A California man who has pleaded guilty to charges relating to a $25 million unemployment insurance scam will save the justice system some time since he’s already in prison.
Daryol Richmond, a 31-year-old inmate at Kern Valley State Prison, pleaded guilty last week to conspiracy and aggravated identity theft charges for his part in a scam hatched during the COVID-19 pandemic, according to Phillip A. Talbert, US attorney for the Eastern District of California.
As part of the scam, Richmond obtained personal identifying information for other people, including both inmates and non-inmates, without their authorization. He passed that information along to his co-conspirators inside and outside of prison through emails and jail calls.
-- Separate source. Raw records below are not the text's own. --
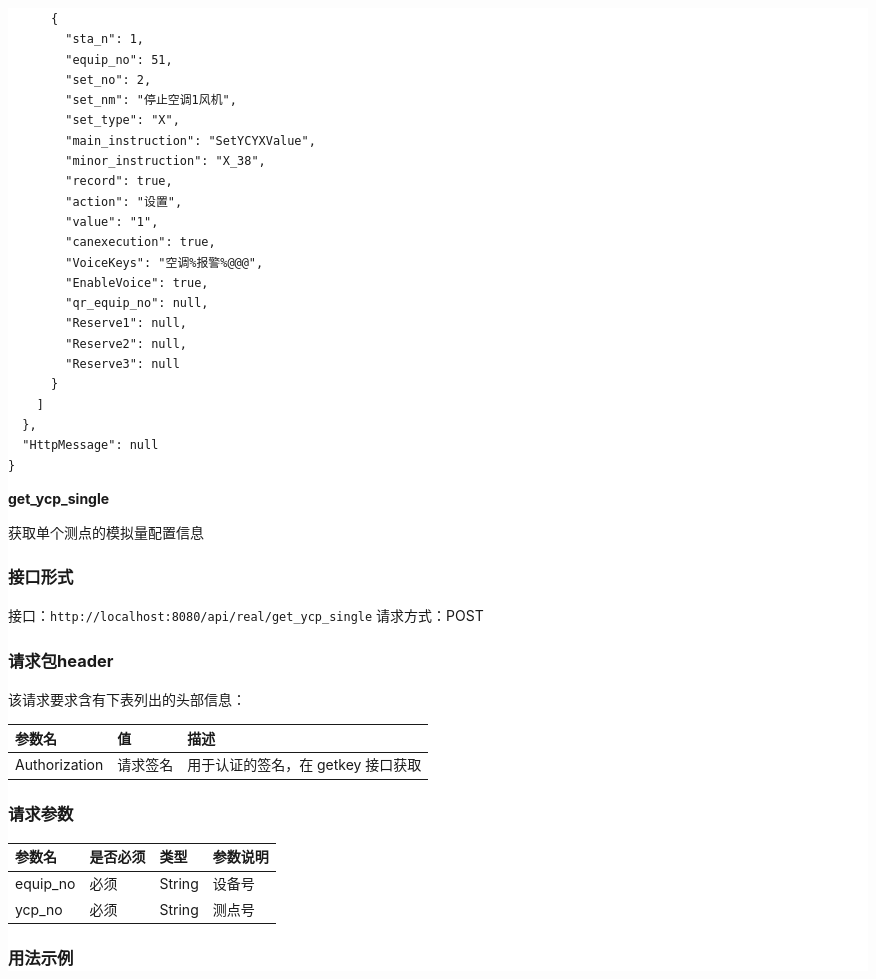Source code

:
 ```
      {
        "sta_n": 1,
        "equip_no": 51,
        "set_no": 2,
        "set_nm": "停止空调1风机",
        "set_type": "X",
        "main_instruction": "SetYCYXValue",
        "minor_instruction": "X_38",
        "record": true,
        "action": "设置",
        "value": "1",
        "canexecution": true,
        "VoiceKeys": "空调%报警%@@@",
        "EnableVoice": true,
        "qr_equip_no": null,
        "Reserve1": null,
        "Reserve2": null,
        "Reserve3": null
      }
    ]
  },
  "HttpMessage": null
}
```

**get_ycp_single**

获取单个测点的模拟量配置信息



### 接口形式

接口：`http://localhost:8080/api/real/get_ycp_single`
请求方式：POST

### 请求包header

该请求要求含有下表列出的头部信息：

| 参数名        | 值       | 描述                               |
| :------------ | :------- | :--------------------------------- |
| Authorization | 请求签名 | 用于认证的签名，在 getkey 接口获取 |

### 请求参数

| 参数名   | 是否必须 | 类型   | 参数说明 |
| :------- | :------- | :----- | :------- |
| equip_no | 必须     | String | 设备号   |
| ycp_no   | 必须     | String | 测点号   |

### 用法示例
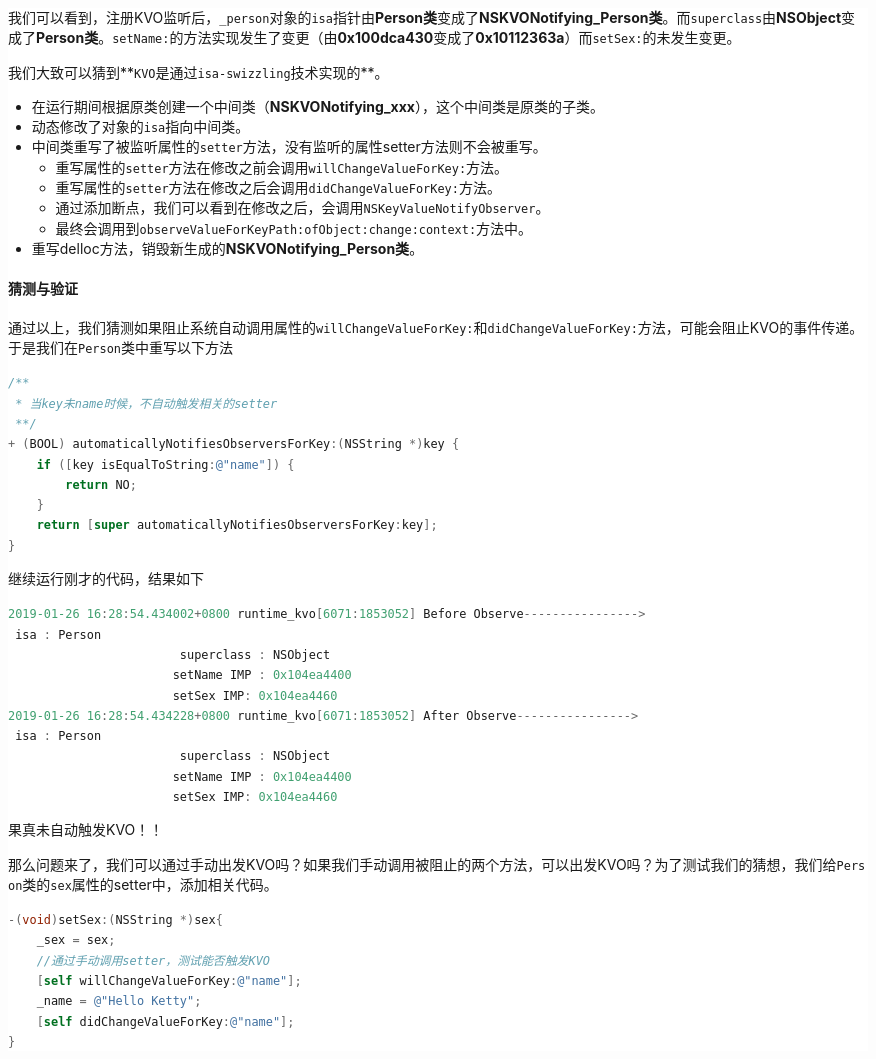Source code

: 我们可以看到，注册KVO监听后，`_person`对象的`isa`指针由**Person类**变成了**NSKVONotifying_Person类**。而`superclass`由**NSObject**变成了**Person类**。`setName:`的方法实现发生了变更（由**0x100dca430**变成了**0x10112363a**）而`setSex:`的未发生变更。

我们大致可以猜到**`KVO`是通过`isa-swizzling`技术实现的**。

+ 在运行期间根据原类创建一个中间类（**NSKVONotifying_xxx**），这个中间类是原类的子类。
+ 动态修改了对象的`isa`指向中间类。
+ 中间类重写了被监听属性的`setter`方法，没有监听的属性setter方法则不会被重写。
  + 重写属性的`setter`方法在修改之前会调用`willChangeValueForKey:`方法。
  + 重写属性的`setter`方法在修改之后会调用`didChangeValueForKey:`方法。
  + 通过添加断点，我们可以看到在修改之后，会调用`NSKeyValueNotifyObserver`。
  + 最终会调用到`observeValueForKeyPath:ofObject:change:context:`方法中。
+ 重写delloc方法，销毁新生成的**NSKVONotifying_Person类**。



#### 猜测与验证

通过以上，我们猜测如果阻止系统自动调用属性的`willChangeValueForKey:`和`didChangeValueForKey:`方法，可能会阻止KVO的事件传递。于是我们在`Person`类中重写以下方法

```objective-c
/**
 * 当key未name时候，不自动触发相关的setter
 **/
+ (BOOL) automaticallyNotifiesObserversForKey:(NSString *)key {
    if ([key isEqualToString:@"name"]) {
        return NO;
    }
    return [super automaticallyNotifiesObserversForKey:key];
}
```

继续运行刚才的代码，结果如下

```objective-c
2019-01-26 16:28:54.434002+0800 runtime_kvo[6071:1853052] Before Observe---------------->
 isa : Person 
                        superclass : NSObject 
                       setName IMP : 0x104ea4400 
                       setSex IMP: 0x104ea4460
2019-01-26 16:28:54.434228+0800 runtime_kvo[6071:1853052] After Observe---------------->
 isa : Person 
                        superclass : NSObject 
                       setName IMP : 0x104ea4400 
                       setSex IMP: 0x104ea4460
```

果真未自动触发KVO！！

那么问题来了，我们可以通过手动出发KVO吗？如果我们手动调用被阻止的两个方法，可以出发KVO吗？为了测试我们的猜想，我们给`Person`类的`sex`属性的setter中，添加相关代码。

```objective-c
-(void)setSex:(NSString *)sex{
    _sex = sex;
    //通过手动调用setter，测试能否触发KVO
    [self willChangeValueForKey:@"name"];
    _name = @"Hello Ketty";
    [self didChangeValueForKey:@"name"];
}
```
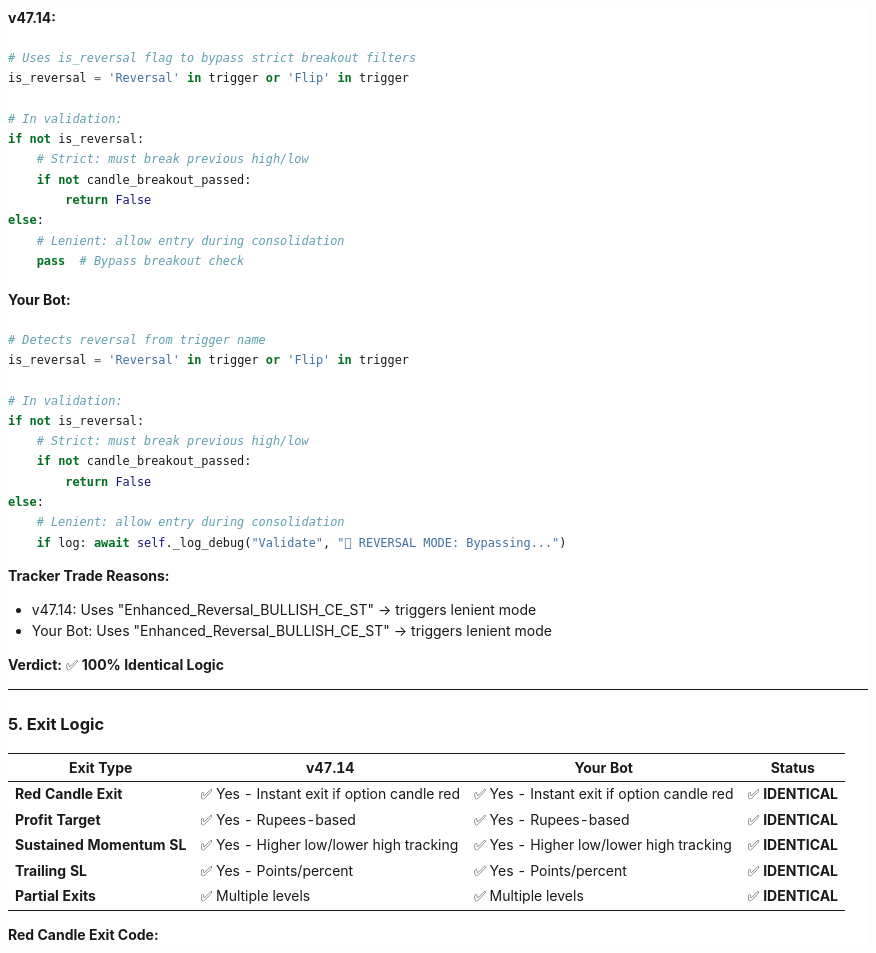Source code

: #### v47.14:
```python
# Uses is_reversal flag to bypass strict breakout filters
is_reversal = 'Reversal' in trigger or 'Flip' in trigger

# In validation:
if not is_reversal:
    # Strict: must break previous high/low
    if not candle_breakout_passed:
        return False
else:
    # Lenient: allow entry during consolidation
    pass  # Bypass breakout check
```

#### Your Bot:
```python
# Detects reversal from trigger name
is_reversal = 'Reversal' in trigger or 'Flip' in trigger

# In validation:
if not is_reversal:
    # Strict: must break previous high/low
    if not candle_breakout_passed:
        return False
else:
    # Lenient: allow entry during consolidation
    if log: await self._log_debug("Validate", "🔄 REVERSAL MODE: Bypassing...")
```

**Tracker Trade Reasons:**
- v47.14: Uses "Enhanced_Reversal_BULLISH_CE_ST" → triggers lenient mode
- Your Bot: Uses "Enhanced_Reversal_BULLISH_CE_ST" → triggers lenient mode

**Verdict:** ✅ **100% Identical Logic**

---

### 5. **Exit Logic**

| Exit Type | v47.14 | Your Bot | Status |
|-----------|--------|----------|--------|
| **Red Candle Exit** | ✅ Yes - Instant exit if option candle red | ✅ Yes - Instant exit if option candle red | ✅ **IDENTICAL** |
| **Profit Target** | ✅ Yes - Rupees-based | ✅ Yes - Rupees-based | ✅ **IDENTICAL** |
| **Sustained Momentum SL** | ✅ Yes - Higher low/lower high tracking | ✅ Yes - Higher low/lower high tracking | ✅ **IDENTICAL** |
| **Trailing SL** | ✅ Yes - Points/percent | ✅ Yes - Points/percent | ✅ **IDENTICAL** |
| **Partial Exits** | ✅ Multiple levels | ✅ Multiple levels | ✅ **IDENTICAL** |

**Red Candle Exit Code:**
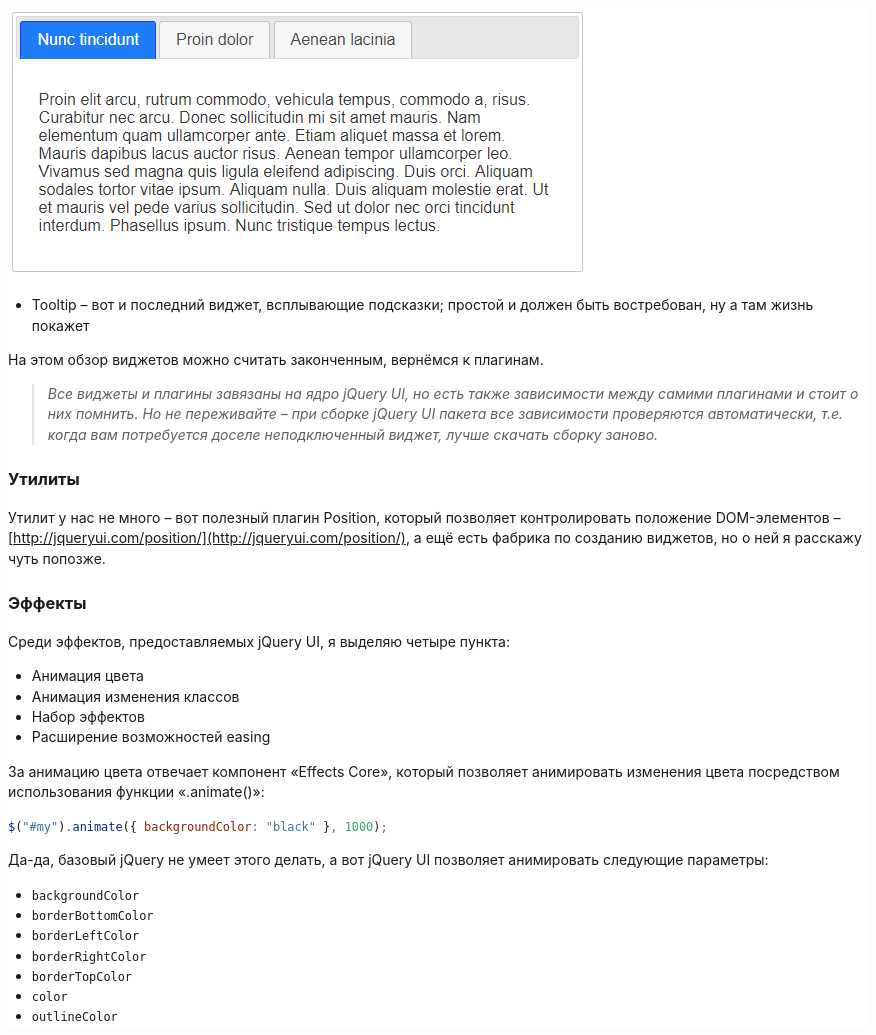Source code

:   ![jQuery UI Tabs](/assets/img/tabs.png)
*   Tooltip – вот и последний виджет, всплывающие подсказки; простой и должен быть востребован, ну а там жизнь покажет

На этом обзор виджетов можно считать законченным, вернёмся к плагинам.

> _Все виджеты и плагины завязаны на ядро jQuery UI, но есть также зависимости между самими плагинами и стоит о них помнить. Но не переживайте – при сборке jQuery UI пакета все зависимости проверяются автоматически, т.е. когда вам потребуется доселе неподключенный виджет, лучше скачать сборку заново._

### Утилиты

Утилит у нас не много – вот полезный плагин Position, который позволяет контролировать положение DOM-элементов – [http://jqueryui.com/position/](http://jqueryui.com/position/), а ещё есть фабрика по созданию виджетов, но о ней я расскажу чуть попозже.

### Эффекты

Среди эффектов, предоставляемых jQuery UI, я выделяю четыре пункта:

* Анимация цвета
* Анимация изменения классов
* Набор эффектов
* Расширение возможностей easing

За анимацию цвета отвечает компонент «Effects Core», который позволяет анимировать изменения цвета посредством использования функции «.animate()»:

```javascript
$("#my").animate({ backgroundColor: "black" }, 1000);
```

Да-да, базовый jQuery не умеет этого делать, а вот jQuery UI позволяет анимировать следующие параметры:

* `backgroundColor`
* `borderBottomColor`
* `borderLeftColor`
* `borderRightColor`
* `borderTopColor`
* `color`
* `outlineColor`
The co-conspirators then used the information to file applications for unemployment insurance through the California Employment Development Department. The applications falsely stated that the people whose identities were stolen – including prison inmates and minor children – previously worked as clothing merchants, handymen or in other jobs, and had become unemployed as a result of the COVID-19 pandemic.
In his plea agreement, Richmond acknowledged that he was responsible for $1.4 million of the fraudulent claims.
Richmond is scheduled for sentencing in September. He faces up to 20 more years in prison and a $250,000 fine for the conspiracy charge, and a mandatory, additional two years for the identity theft charge.
Seven other people have been charged in connection with the scam.